JLCO with Wynton Marsalis in London - Bernstein’s compassionate generosity

Leonard Bernstein’s optimistic modernism united showtune, symphony and jazz into a single, outward-looking musical vision. This concert, part of the Barbican’s celebration of Bernstein’s centennial year, captured the compassionate generosity of Bernstein’s work through the opulent reeds, luxurious brass and rhythmic spring of the Jazz at Lincoln Center Orchestra (JLCO).

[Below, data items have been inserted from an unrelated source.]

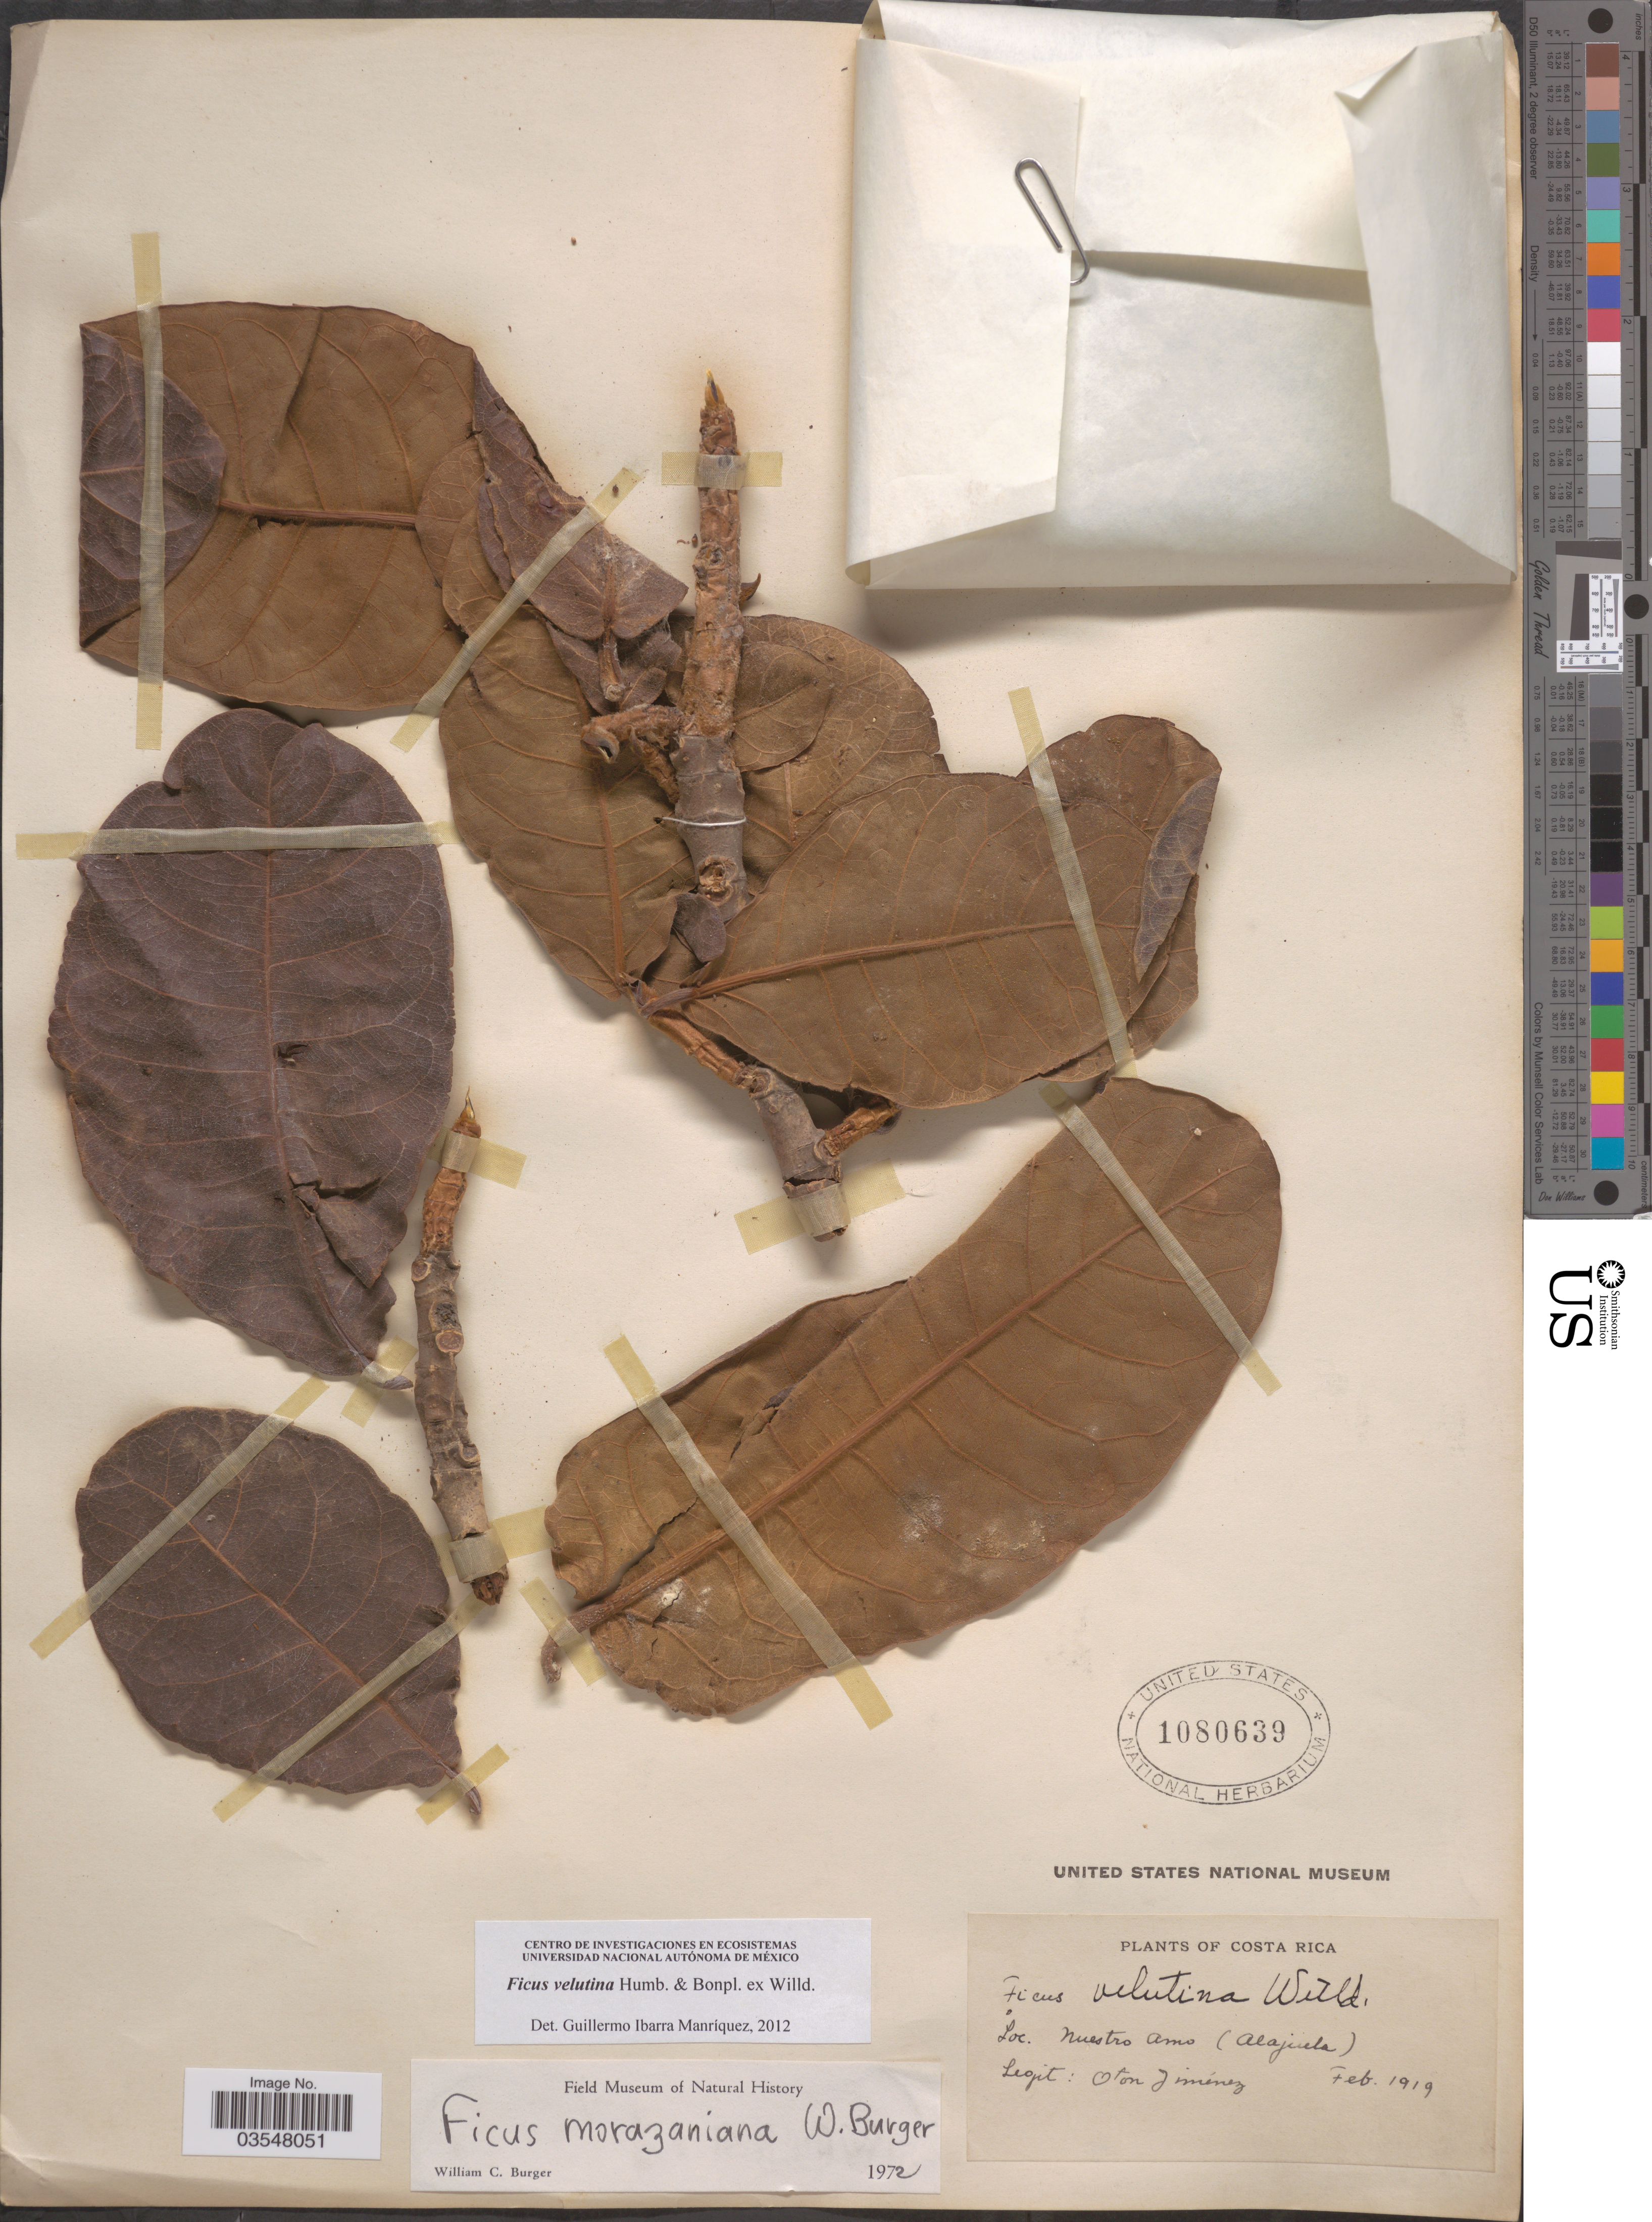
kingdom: Plantae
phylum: Tracheophyta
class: Magnoliopsida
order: Rosales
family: Moraceae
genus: Ficus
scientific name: Ficus velutina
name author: Humb. & Bonpl. ex Willd.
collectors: O. Jimenez L.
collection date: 1919-02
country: Costa Rica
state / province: Alajuela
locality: Nuestro Amo.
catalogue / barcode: US 1080639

The evening opened with the fanfare of “Overture to Candide” recast for brass, followed by a burst of fast walking-bass swing to set tempo and mood. Slithery be-bop brass referenced the original Bernstein score, silky saxophone swells came in reply, then trumpeter Wynton Marsalis delivered a fistful of spikily articulate choruses to round out the JLCO aesthetic. Arranger Victor Goines followed on tenor sax, then a flurry of trombones, Latin jazz and solos for drums and bass.

The concert presented 11 richly reimagined Bernstein works ranging from “Lamentation” from Bernstein’s Symphony No.1 Jeremiah to the fragile solo piano piece “Touches”, presented as part of a three-song medley. Most, though, drew on Bernstein’s work for musical theatre, with arrangements by Richard DeRosa and JLCO trombonist Vincent Gardner that amplified Bernstein’s melodic flair and harmonic daring. And with Gardner setting the scene for each song, the evening progressed as a series of minutely observed tableaux.

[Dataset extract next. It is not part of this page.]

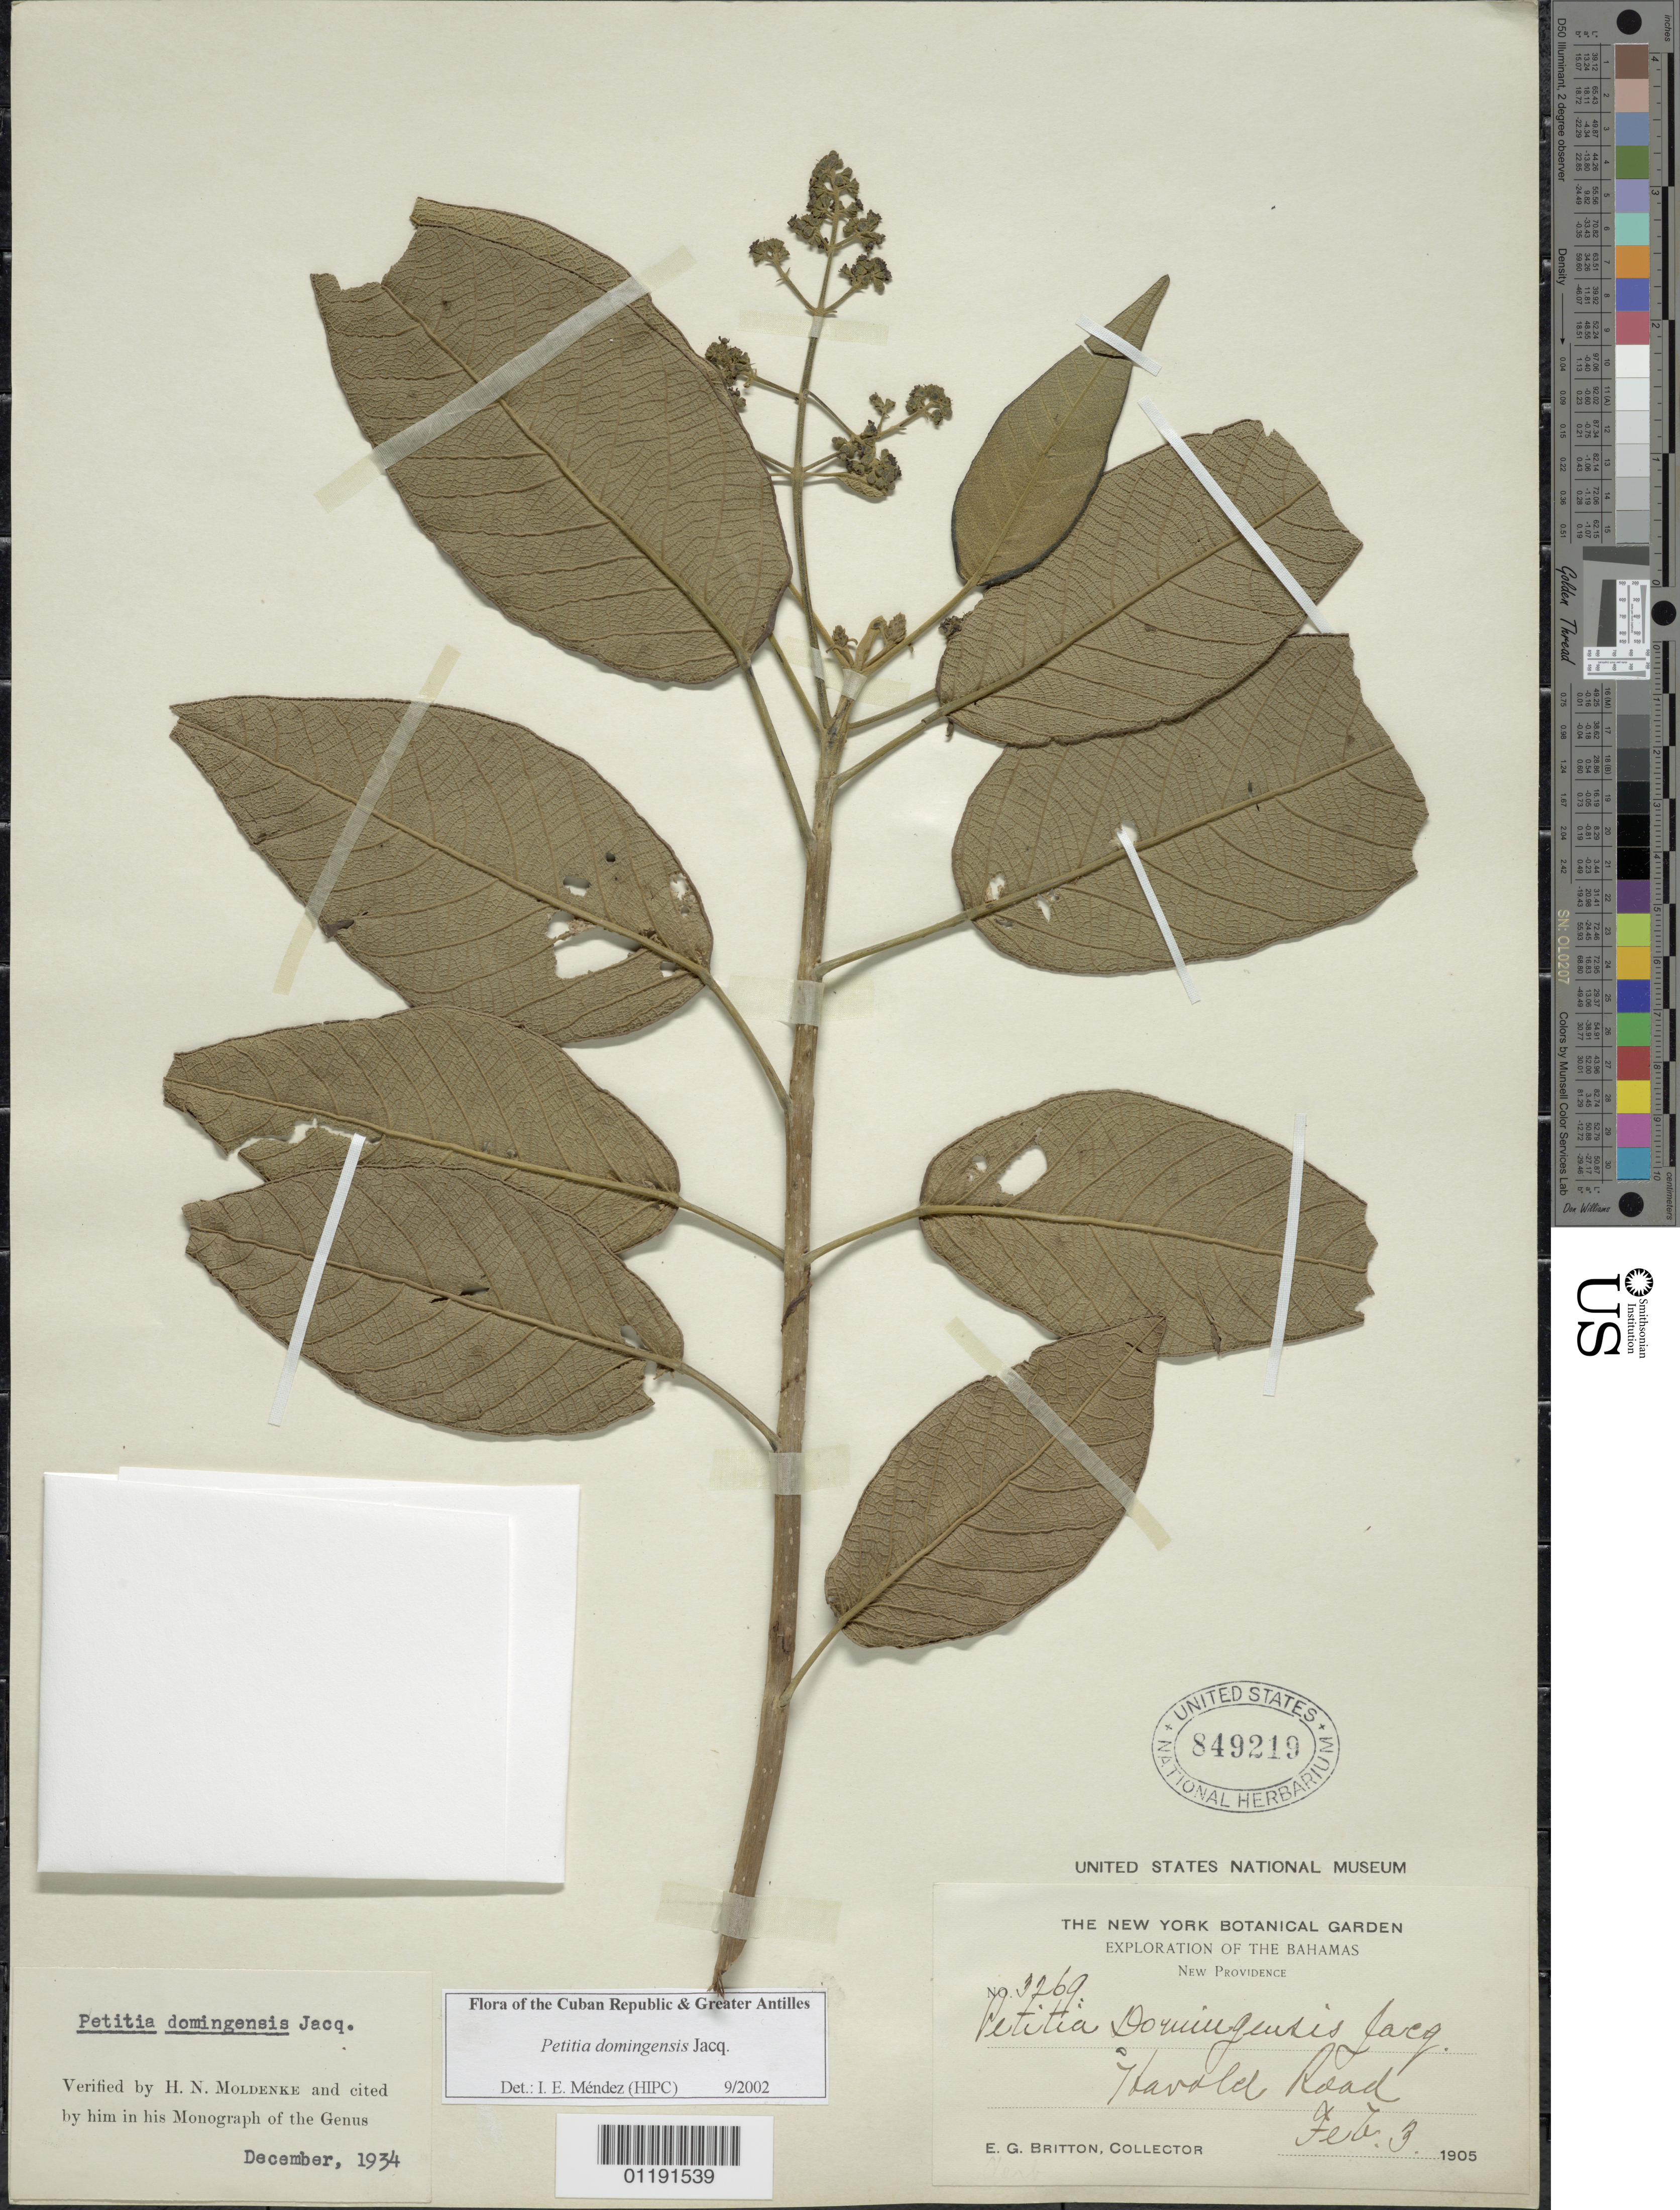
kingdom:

The house lights remained on but dimmed, intensifying a somewhat distancing effect in a first half that included “Cool” from West Side Story and “Ain’t Got No Tears Left” from On the Town. The first grew tense with a rumbling undertow of mallets, the second was accurately introduced as “old testament Count Basie Orchestra”. The set ended with “Conversation Piece”, from Wonderful Town, a stop-start showstopper that captured the contours of an awkward conversation with a mix of dense collective improvisation and space.

The details were finely worked, but it wasn’t until the second half that the concert became more than the sum of its parts and really engaged. “Dance at the Gym”, from West Side Story, was a sultry Latin slow-burn opener featuring brash Marsalis trumpet, the brass was velvet smooth on “Lucky to be Me” and trumpeter Marcus Printup was a moving lead voice on “Lamentation”. “Gloria in Excelsis” from Bernstein’s Mass chopped and changed decisively, and the medley ended with a reading of “Somewhere” that moved steadily from doubt to hope.

The concert closed with a sparsely accompanied Marsalis delivering a bittersweet and captivating “Some Other Time”. He returned for the encore, a small-group reading of Gershwin’s “Oh, Lady Be Good!”, to work wonders with a bowler hat mute, though here it seemed somewhat superfluous.